Nutshell: Arthurian Legend as heist caper. Ritchie’s take on the legends of Arthur and the gang is more gang and less legend as he fashions his tale for the 21st Century. Strap in for the usual Ritchie dizzying jump cut sequences and fast paced action, and leave any idea of Le Morte d’Arthur at the door. This Arthur has about as much historical significance as A Knight’s Tale or Clash of the Titans, but all the throw-down you’d expect from a Ritchie joint, and the cast is game as hell. Grade: B
“You’re quickly becoming a legend.”
Story: Arthur, a tough that grew up on the streets of Londinium, finds out that he’s actually the son of King Uther Pendragon (may he rest in peace.) Great news, right? WRONG; Arthur’s Uncle Vortimer holds the throne, and will do anything to keep it. Can Arthur, a group of wayward fighters, lone mage that talks to animals, and one groovy sword take over? Um, the film’s called KING Arthur. So…
Genre I’d put it in: Crazy Rides That Have A Passing Nod To Classic Lit
Remake, Sequel, Based-On, or Original: Very, very loosely based on Arthurian Legend. Very loosely. As if Arthurian Legend lost about 200 pounds and tried to wear the same pants as before.
Gotta say: Ritchie! Hunnam! The color palette from Game of Thrones! This ain’t your English teacher’s Arthur y’all – there’s definite liberties with Mordred, Vortigern, and well, everyone. Think of this as the “Oy! Right?” version of Arthur. And there’s good and bad in that.

**SHORT TASK**
What grade does the review give the film?

**GIVEN DATA**
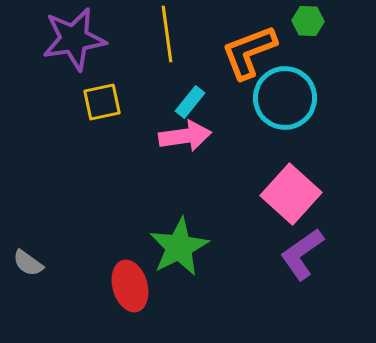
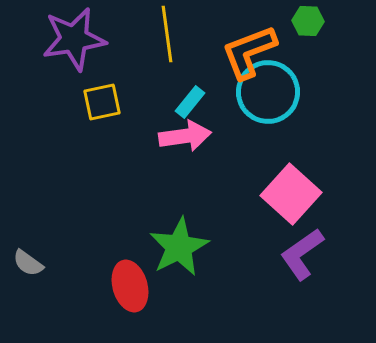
cyan circle: moved 17 px left, 6 px up
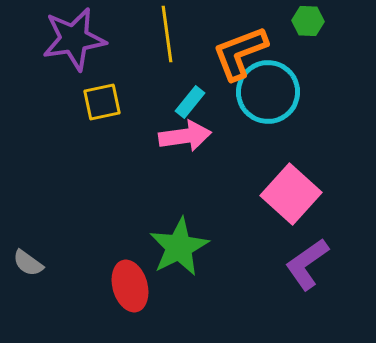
orange L-shape: moved 9 px left, 1 px down
purple L-shape: moved 5 px right, 10 px down
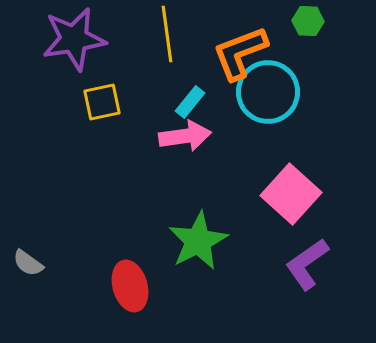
green star: moved 19 px right, 6 px up
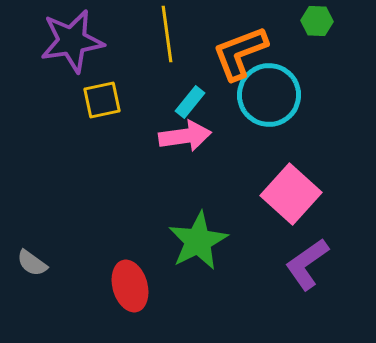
green hexagon: moved 9 px right
purple star: moved 2 px left, 2 px down
cyan circle: moved 1 px right, 3 px down
yellow square: moved 2 px up
gray semicircle: moved 4 px right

**TASK ANSWER**
B